IMO, the big problem with Facebook is the message-board style feed. I want my events in a separate app; and I don't want to get sucked into some online chat every time I need to open the app.

Same goes for groups.

Another problem is moderation. HN is awesome because the moderation is so good. Facebook lets hapespeach go all over the place.

If you try to tackle this, start small and grow organically.


A small monthly/yearly subscription; the vast majority of users can be served for a couple bucks a month. The outliers (those who upload significant amounts of media) can be made to pay more.

Alternatively, a platform where non-commercial usage is free but businesses or those who promote commercial products have to pay which subsidizes the free tier.


A nonprofit akin to the Wikipedia foundation running the platform funded by donations*. No advertising and no tracking. Facebook is mostly good (even tough I don't use it). It's funding it the rotten part.

*You could also have some tax scheme akin to a TV license to get public funding without public influence.


>I think the distributed answers have failed, sadly, mostly due to barrier to entry.

I don't understand this? I've been using Mastodon for a few years now, and the Mastodon network itself has been continually growing since it's founding with over 1 million monthly active users at present.


I think there are two issues: 1) Can you get your technically illiterate grandfather on there? 2) Is it easy to have a good experience without someone guiding you?

The distributed answers seem to fail both of those metrics?


I maintain notes about related social media questions and ideas that may help: https://github.com/joelparkerhenderson/social-network-plan


Perhaps we need a non-profit centralized social netwok. just like wikipedia. The goal of the organisation is not to maximize profits as long as it is self sustainable. All data is end to end encrypted.

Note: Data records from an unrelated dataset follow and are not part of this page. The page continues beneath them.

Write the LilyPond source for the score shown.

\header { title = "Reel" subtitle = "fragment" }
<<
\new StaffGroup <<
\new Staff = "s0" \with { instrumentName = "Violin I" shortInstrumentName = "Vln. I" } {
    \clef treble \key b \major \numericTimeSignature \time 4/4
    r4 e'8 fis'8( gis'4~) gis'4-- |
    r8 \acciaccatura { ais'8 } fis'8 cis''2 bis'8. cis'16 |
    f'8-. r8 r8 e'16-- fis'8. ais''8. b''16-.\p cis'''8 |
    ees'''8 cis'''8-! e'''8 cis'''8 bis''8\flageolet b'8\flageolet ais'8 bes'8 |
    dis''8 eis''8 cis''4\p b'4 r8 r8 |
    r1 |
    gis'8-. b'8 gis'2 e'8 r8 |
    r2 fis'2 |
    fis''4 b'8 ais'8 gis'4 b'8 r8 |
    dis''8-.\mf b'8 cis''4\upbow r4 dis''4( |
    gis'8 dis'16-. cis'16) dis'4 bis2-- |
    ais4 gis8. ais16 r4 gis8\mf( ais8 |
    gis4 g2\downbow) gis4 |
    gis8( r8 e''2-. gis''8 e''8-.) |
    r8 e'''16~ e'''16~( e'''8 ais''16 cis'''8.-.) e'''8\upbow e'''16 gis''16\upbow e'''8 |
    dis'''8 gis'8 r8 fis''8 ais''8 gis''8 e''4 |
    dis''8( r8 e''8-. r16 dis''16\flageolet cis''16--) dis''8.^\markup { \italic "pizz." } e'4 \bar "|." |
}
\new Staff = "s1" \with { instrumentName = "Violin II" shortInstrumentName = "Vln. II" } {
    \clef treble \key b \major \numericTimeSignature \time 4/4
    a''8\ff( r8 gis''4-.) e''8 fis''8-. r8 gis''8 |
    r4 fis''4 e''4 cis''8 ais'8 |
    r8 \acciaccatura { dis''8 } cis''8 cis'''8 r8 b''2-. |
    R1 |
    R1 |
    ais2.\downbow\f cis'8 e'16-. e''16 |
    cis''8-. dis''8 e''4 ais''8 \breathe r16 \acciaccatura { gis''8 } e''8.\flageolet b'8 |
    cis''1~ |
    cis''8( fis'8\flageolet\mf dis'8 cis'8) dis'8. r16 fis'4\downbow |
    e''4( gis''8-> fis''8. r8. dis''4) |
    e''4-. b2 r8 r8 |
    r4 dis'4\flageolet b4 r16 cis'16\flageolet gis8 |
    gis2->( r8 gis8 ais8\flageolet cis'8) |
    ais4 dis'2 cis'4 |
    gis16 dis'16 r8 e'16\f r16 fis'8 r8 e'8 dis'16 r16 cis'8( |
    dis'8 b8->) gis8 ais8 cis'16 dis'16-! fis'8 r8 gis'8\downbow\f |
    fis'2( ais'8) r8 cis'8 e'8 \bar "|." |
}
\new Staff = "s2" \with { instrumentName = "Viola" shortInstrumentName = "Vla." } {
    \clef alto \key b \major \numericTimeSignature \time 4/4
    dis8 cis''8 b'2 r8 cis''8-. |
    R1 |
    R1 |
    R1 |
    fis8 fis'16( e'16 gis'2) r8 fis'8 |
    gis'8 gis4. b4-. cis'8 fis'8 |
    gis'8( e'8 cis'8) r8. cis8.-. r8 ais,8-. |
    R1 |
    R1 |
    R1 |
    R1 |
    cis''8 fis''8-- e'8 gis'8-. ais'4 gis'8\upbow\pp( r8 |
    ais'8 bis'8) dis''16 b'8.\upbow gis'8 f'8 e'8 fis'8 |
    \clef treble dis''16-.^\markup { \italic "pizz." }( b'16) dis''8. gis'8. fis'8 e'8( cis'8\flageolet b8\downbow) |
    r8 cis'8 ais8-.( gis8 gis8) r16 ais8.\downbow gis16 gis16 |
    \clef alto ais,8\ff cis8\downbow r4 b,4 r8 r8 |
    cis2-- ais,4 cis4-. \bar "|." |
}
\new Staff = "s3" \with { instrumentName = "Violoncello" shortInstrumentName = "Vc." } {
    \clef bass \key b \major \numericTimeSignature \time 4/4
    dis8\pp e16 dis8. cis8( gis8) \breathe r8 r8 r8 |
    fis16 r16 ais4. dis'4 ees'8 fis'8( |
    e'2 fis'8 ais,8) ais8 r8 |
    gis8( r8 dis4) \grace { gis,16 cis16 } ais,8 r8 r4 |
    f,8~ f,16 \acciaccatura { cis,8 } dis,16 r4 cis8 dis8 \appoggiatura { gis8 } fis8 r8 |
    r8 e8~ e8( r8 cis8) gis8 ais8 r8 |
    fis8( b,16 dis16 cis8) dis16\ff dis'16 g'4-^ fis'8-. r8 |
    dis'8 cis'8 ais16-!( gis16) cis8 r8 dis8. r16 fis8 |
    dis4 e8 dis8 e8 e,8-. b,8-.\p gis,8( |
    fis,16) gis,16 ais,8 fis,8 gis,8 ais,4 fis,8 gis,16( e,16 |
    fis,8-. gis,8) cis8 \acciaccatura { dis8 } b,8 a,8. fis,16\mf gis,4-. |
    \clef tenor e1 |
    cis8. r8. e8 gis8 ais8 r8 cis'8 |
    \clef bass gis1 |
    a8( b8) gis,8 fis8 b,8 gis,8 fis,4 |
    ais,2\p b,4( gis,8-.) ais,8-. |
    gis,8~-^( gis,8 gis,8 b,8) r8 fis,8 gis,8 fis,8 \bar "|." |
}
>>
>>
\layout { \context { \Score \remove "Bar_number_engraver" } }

It would look like the world before Google Reader was killed. We'd all still be blogging and reading RSS feeds in a mostly distributed fashion.


iMessages and its native Apple Photos and Shared Album features. No need for reshares, reactions are supported for messages, groups are supported, and something can't easily go viral (you have to make an effort to share the content outside of your iMessage group).

It's already the #1 social platform for teens.


HN with image support would be enough.


That's... just a subreddit.


Yeah was about to say reddit is good enough. The old one.


Slightly relevant xkcd https://xkcd.com/2481/


Like 4chan


It's going to have to be on the blockchain. No way around that.

Any other way you end up with the same outcome. If one party has full control, it will eventually abuse it's position.